Topical minoxidil is the only US FDA approved OTC drug for the treatment of androgenetic alopecia (AGA). Minoxidil is a pro-drug converted into its active form, minoxidil sulfate, by the sulfotransferase enzymes in the outer root sheath of hair follicles. Previously, we demonstrated that sulfotransferase activity in hair follicles predicts response to topical minoxidil in the treatment of AGA. In the human liver, sulfotransferase activity is significantly inhibited by salicylic acid. Low-dose OTC aspirin (75-81 mg), a derivative of salicylic acid, is used by millions of people daily for the prevention of coronary heart disease and cancer.
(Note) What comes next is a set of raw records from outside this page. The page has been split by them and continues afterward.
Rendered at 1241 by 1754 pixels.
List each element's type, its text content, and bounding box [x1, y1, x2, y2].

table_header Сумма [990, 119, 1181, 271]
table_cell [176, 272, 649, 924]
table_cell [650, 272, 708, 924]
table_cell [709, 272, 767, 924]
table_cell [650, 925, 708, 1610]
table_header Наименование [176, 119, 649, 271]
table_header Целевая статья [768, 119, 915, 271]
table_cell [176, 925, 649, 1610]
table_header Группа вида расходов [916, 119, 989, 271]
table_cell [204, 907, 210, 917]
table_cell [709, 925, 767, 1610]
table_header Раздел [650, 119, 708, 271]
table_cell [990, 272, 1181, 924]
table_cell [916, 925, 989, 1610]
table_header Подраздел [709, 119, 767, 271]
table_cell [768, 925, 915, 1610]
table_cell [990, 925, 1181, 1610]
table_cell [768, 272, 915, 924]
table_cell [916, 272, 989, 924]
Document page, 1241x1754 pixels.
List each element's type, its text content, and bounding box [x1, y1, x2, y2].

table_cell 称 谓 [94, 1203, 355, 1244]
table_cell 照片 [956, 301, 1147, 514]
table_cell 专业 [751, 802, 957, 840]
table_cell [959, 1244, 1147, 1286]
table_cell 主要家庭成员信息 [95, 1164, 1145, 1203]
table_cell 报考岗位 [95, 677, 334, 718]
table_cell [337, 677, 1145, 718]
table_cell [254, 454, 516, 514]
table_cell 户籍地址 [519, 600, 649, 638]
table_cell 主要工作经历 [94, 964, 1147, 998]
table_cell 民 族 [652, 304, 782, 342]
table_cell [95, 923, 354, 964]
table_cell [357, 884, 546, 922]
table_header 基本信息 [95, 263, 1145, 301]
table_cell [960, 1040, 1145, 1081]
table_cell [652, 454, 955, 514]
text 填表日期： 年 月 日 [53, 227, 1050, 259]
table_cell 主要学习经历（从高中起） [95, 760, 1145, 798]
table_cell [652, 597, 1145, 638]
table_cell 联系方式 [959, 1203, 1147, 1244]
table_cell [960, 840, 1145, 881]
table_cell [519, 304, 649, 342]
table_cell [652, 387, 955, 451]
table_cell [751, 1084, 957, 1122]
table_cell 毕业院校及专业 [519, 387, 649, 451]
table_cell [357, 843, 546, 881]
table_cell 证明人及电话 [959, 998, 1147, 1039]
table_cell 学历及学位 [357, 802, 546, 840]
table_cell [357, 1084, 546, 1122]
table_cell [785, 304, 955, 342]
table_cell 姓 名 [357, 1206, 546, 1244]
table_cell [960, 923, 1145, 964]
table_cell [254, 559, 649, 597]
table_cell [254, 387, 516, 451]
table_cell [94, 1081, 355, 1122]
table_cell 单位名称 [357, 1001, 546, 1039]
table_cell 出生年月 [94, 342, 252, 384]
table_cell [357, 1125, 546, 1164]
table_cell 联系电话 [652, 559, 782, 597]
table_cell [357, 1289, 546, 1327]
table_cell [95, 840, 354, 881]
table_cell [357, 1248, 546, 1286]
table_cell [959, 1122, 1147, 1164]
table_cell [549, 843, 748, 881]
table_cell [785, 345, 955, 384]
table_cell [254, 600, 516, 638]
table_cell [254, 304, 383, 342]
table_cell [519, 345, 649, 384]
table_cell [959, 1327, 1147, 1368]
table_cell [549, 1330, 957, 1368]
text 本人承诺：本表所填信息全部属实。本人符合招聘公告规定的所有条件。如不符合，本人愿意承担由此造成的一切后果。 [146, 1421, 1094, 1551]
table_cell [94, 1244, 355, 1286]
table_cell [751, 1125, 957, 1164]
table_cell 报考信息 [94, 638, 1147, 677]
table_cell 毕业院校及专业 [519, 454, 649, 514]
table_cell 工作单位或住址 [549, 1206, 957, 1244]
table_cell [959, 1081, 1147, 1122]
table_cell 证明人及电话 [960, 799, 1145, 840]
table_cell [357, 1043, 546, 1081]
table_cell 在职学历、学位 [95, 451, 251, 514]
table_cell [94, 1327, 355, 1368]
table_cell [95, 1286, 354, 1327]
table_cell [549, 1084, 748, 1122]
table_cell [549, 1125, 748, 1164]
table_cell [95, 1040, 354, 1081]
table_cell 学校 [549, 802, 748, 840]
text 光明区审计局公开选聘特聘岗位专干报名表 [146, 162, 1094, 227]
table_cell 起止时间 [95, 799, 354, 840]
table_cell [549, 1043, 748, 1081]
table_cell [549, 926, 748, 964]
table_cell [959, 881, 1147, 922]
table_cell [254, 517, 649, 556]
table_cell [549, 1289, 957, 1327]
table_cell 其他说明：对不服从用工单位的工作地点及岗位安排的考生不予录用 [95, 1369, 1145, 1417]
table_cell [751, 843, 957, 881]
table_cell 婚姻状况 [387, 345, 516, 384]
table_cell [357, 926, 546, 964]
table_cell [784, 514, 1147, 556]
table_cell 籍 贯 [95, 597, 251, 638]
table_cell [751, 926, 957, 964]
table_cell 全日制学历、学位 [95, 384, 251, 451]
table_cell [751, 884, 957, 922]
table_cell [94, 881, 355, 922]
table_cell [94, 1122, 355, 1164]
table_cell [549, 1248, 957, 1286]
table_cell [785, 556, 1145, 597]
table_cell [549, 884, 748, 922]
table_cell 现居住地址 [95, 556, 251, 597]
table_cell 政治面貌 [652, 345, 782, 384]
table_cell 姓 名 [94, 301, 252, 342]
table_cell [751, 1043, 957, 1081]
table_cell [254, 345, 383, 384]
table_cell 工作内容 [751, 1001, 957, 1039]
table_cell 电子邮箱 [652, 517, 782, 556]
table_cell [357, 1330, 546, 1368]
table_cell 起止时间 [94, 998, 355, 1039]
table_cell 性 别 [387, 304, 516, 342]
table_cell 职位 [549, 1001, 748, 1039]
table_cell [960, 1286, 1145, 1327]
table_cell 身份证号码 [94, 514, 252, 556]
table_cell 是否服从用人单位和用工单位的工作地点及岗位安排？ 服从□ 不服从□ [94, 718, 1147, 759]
It is not known whether oral aspirin inhibits sulfotransferase activity in hair follicles, potentially affecting minoxidil response in AGA patients. In the present study, we determined the follicular sulfotransferase enzymatic activity following 14 days of oral aspirin administration. In our cohort of 24 subjects, 50% were initially predicted to be responders to minoxidil. However, following 14 days of aspirin administration, only 27% of the subjects were predicted to respond to topical minoxidil. To the best of our knowledge, this is the first study to report the effect of low-dose daily aspirin use on the efficacy of topical minoxidil.

Keywords: alopecia; aspirin; minoxidil.